Em mais um gesto trágico e romântico que embeleza toda a história, foi para o evitar que a imperatriz Carlota partiu para a Europa, apelando às cabeças coroadas do velho continente – nomeadamente a Napoleão III – que sustentassem o trono do marido. Ao fazê-lo, a imperatriz começou a manifestar sintomas de paranóia, nomeadamente numa audiência em Roma com o papa Pio IX. Sem solução política à vista, e apesar de inúmeros adiamentos e pretextos (como os que agora George W. Bush anda a fazer), em Maio de 1866 Napoleão III anunciou uma retirada faseada do corpo expedicionário francês a ter lugar em três fases: Outubro desse ano, Março e Outubro de 1867. Como é normal e compreensível, esses anúncios afectam significativamente a disposição das tropas combatentes no terreno e foi isso mesmo o que aconteceu no México.

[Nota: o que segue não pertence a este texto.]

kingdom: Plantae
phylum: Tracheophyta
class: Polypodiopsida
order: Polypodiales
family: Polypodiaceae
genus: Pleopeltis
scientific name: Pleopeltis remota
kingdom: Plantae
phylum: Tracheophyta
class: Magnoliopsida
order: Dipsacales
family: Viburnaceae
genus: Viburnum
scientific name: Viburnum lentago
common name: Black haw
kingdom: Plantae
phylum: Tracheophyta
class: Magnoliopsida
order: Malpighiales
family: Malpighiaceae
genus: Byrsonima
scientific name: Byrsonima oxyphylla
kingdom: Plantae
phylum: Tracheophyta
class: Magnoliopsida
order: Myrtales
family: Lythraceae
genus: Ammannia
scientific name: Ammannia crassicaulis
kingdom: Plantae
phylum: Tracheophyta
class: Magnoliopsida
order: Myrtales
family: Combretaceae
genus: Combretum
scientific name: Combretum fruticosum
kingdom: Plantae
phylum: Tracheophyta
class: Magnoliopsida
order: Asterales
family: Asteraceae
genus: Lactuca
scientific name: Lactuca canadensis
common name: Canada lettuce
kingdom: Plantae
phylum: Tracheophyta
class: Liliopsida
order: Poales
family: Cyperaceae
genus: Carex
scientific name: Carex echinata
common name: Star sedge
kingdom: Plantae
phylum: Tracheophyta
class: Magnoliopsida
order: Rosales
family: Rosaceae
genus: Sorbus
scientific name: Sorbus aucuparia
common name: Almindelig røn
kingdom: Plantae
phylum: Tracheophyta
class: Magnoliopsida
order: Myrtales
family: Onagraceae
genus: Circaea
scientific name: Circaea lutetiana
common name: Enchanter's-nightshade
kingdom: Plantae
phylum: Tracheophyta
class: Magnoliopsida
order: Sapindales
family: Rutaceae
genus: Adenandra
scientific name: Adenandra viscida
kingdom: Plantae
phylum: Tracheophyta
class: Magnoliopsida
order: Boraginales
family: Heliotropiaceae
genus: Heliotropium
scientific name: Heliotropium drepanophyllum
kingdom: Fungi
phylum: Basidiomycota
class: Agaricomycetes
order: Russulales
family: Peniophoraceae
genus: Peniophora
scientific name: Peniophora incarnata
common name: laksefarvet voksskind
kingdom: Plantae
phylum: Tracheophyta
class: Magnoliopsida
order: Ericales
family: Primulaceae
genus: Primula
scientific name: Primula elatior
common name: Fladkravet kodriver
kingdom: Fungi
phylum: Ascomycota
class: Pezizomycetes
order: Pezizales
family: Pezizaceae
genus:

Napoleão III nem chegou a cumprir o calendário que anunciara e, moralmente destroçados e diante de soldados devidamente abastecidos pelos norte-americanos em armamento, os símbolos de autoridade do Império do México (cuja bandeira se vê acima) desagregaram-se a um ritmo progressivamente mais acelerado. Ao contrário dos conselhos realistas de Napoleão III, Maximiliano, de uma consciência romântica dos seus deveres até ao fim, ficou no México e foi cercado em Querétaro (Fevereiro), capturado (Maio), julgado, condenado à morte e executado (19 de Junho de 1867), com as suas últimas palavras a destinarem-se a sua mulher Carlota. Tradicionalmente, as últimas linhas de toda esta grande história romântica e, ao mesmo tempo, trágica ficam sempre guardadas para o destino da ex-imperatriz Carlota, que sobreviveu 60 anos ao marido sem jamais recuperar a razão...

2 comentários:

  1. O Napoleão III parece que tinha mais "olhos do que barriga", é que também não se deu muito bem contra os alemães (ou só os prussianos).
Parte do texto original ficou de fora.